Sjabloon:1975:70

Uit Spelregels voor tafelarbiters

Artikel 70. Opeisen of afstaan van slagen door een tegenspeler

Een tegenspeler staat slagen af als hij akkoord gaat met een eis van de leider of te kennen geeft dat hij een of meer van de resterende slagen zal afstaan.
Een tegenspeler eist slagen op als hij bekend maakt een of meer van de resterende slagen te zullen winnen of indien hij met dit oogmerk enige of alle kaarten aan de leider toont.

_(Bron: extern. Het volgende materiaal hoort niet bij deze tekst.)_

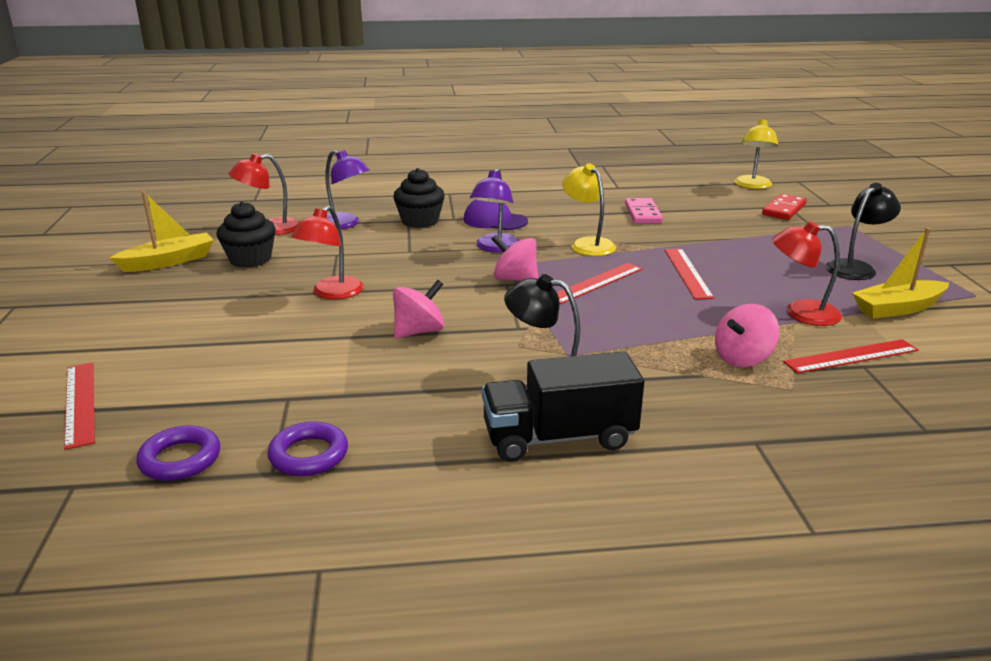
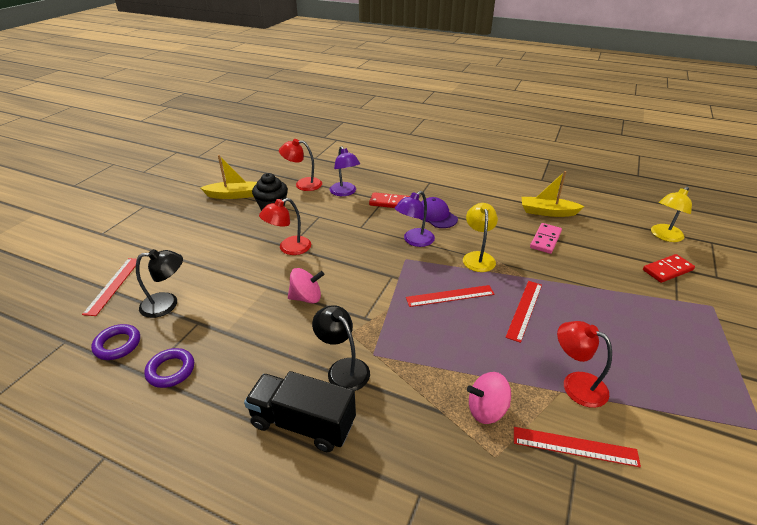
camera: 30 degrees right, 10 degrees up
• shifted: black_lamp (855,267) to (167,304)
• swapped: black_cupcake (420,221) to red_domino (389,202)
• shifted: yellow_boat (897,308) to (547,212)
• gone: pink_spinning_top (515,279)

Indien:
a. het opeisen slechts betrekking heeft op een nog in gang zijnde onvoltooide slag, gaat het spel normaal door; kaarten getoond of op andere wijze bekend gemaakt door de tegenspeler bij het stellen van zijn eis worden-geen strafkaarten, maar artikel 16 kan van toepassing zijn; zie ook artikel 57;
b. de eis betrekking heeft op volgende slagen, mag het spel niet verder worden gespeeld 1) en moet de tegenspeler aangeven hoe hij zich voorstelt tegen te spelen; als een dergelijke eis door de leider wordt betwist moet de wedstrijdleider onmiddellijk worden ontboden en mag er geen enkele handeling plaatsvinden tot hij aanwezig is; de wedstrijdleider bepaalt het resultaat van het spel zo billijk mogelijk voor beide partijen maar zal aan de leider elke slag toekennen die de tegenspelers bij normaal spelen zouden kunnen verliezen 2).

1) Elk spelen na het opeisen of afstaan van slagen moet door de wedstrijdleider ongeldig worden verklaard.
2) 'Normaal' omvat. minder goed of zorgeloos spelen, maar geen onredelijk spelen.